Abstract
MR. STIGAND'S handbook is one of the most generally satisfactory of the many smaller works now available regarding the geology of oil. In the discussion of the origin of petroleum he concludes that it comes from many different sources, but that the bulk of it is due to micro-organisms. The chapter on field structures is admirably clear and does not attach to anticlines the exaggerated importance often assigned to them.
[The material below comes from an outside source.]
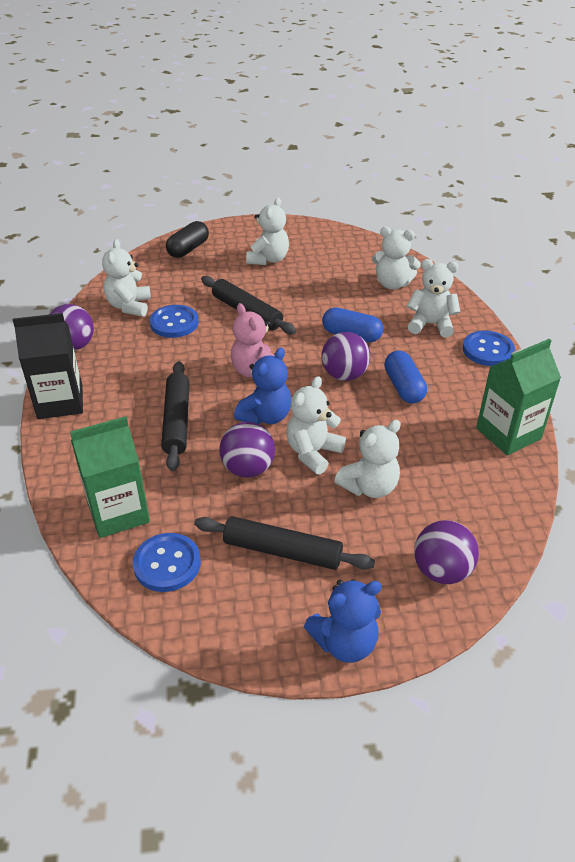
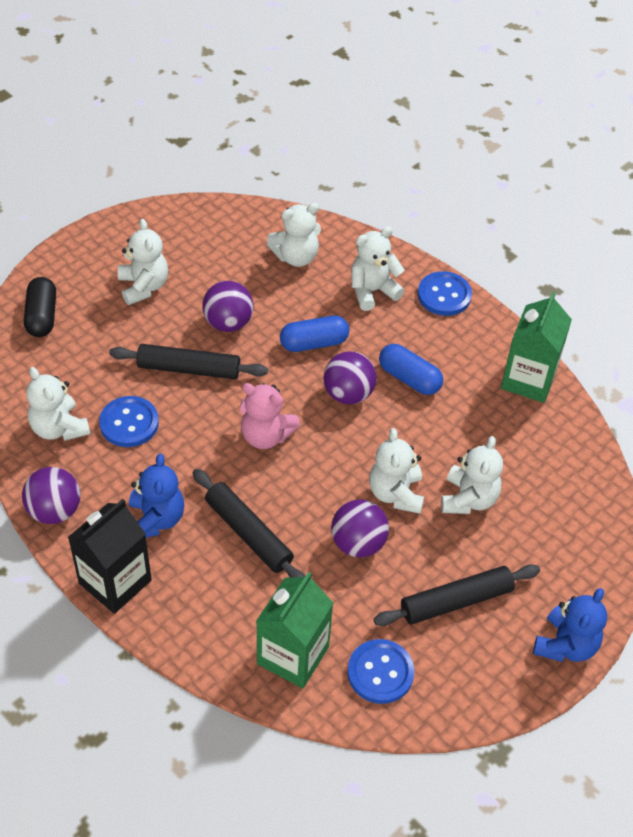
camera: 40 degrees left, 10 degrees up
(265, 416) = (322, 480): blue teddy bear -> blue teddy bear (156, 519)
(441, 571) = (581, 541): purple ball -> purple ball (228, 323)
The author is optimistic as to the quantity of oil available; he gives a long list, stratigraphically arranged, of oil-bearing localities, and if most of them were to become important producers the future supply of mineral oil would be assured; but many of the places in the list will probably not yield oil in quantities of commercial importance. The author lays on the mineralogists the responsibility for the denial that coal is a mineral, whereas reference to the text-books by Miers, the two by Dana, and the handbooks of the Mineralogical Department of the British Museum would show that the mineralogists are not the authors of the definition which leads to that ludicrous conclusion. The most important part of the work is an appendix on oil-field survey by the torsion balance, by magnetic and electric methods, by the use of seismic and acoustic observations, and of radioactivity. There is a useful bibliography on this branch of oil prospecting.
Outlines of the Occurrence and Geology of Petroleum: an Introductory Handbook.
I. A.
Stigand
. With an Appendix on Geophysical Methods as applied to Oil-finding, by Dr. M. Mühlberg. (Griffin's Mining Series.) Pp. x + 246. (London: C. Griffin and Co., Ltd., 1925.) 10s. 6d. net.